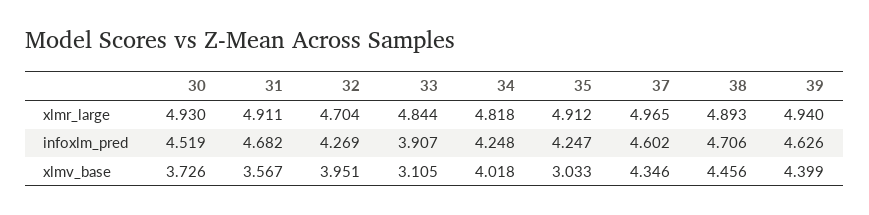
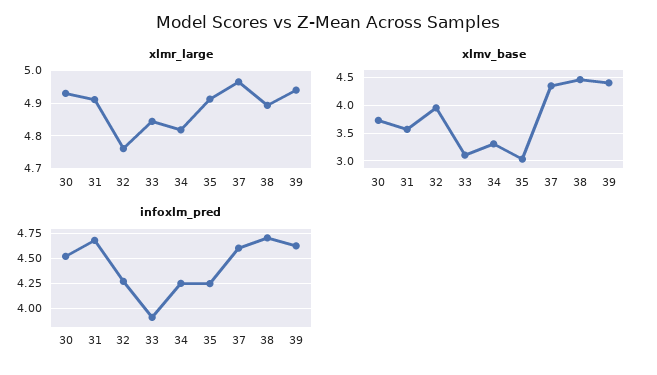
xlmr_large, 32: 4.704 -> 4.76
xlmv_base, 34: 4.018 -> 3.25

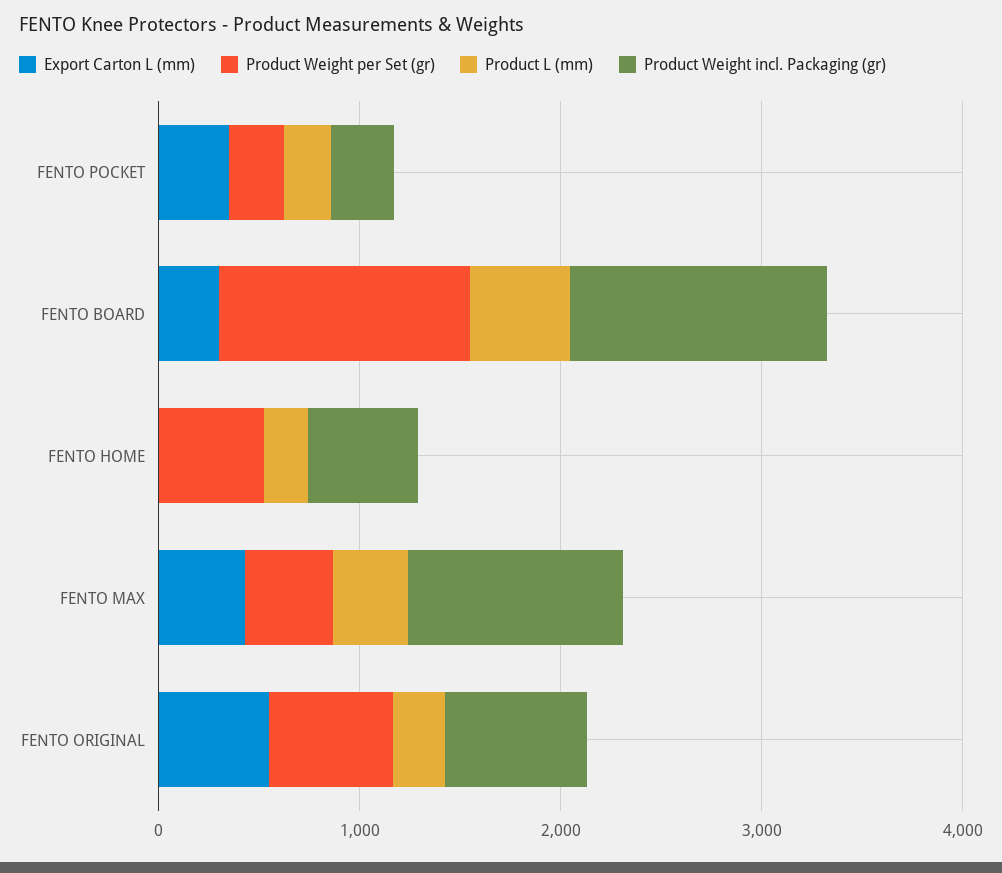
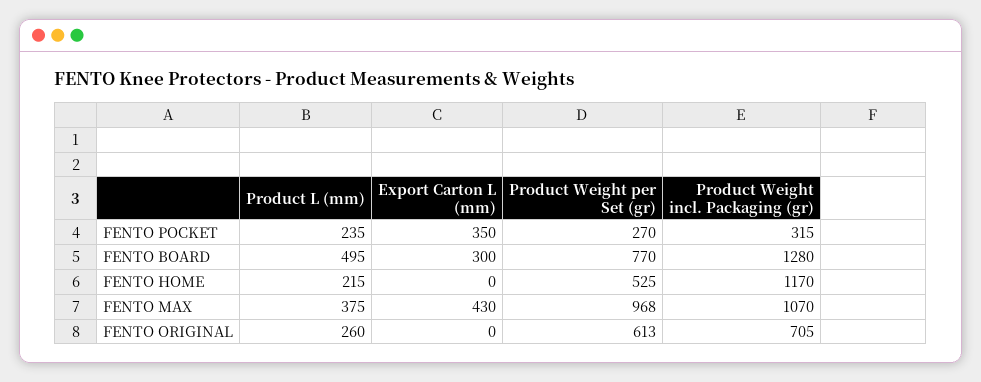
Product Weight per Set (gr), FENTO BOARD: 1200 -> 770
Product Weight incl. Packaging (gr), FENTO HOME: 600 -> 1170
Product Weight per Set (gr), FENTO MAX: 400 -> 968
Export Carton L (mm), FENTO ORIGINAL: 600 -> 0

──────

● **YOUR OBJECTIVE**:
For every line of the listing above that contains "FENTO", add one, and report the final tally with no other words.

● **WRITTEN RESPONSE**:
4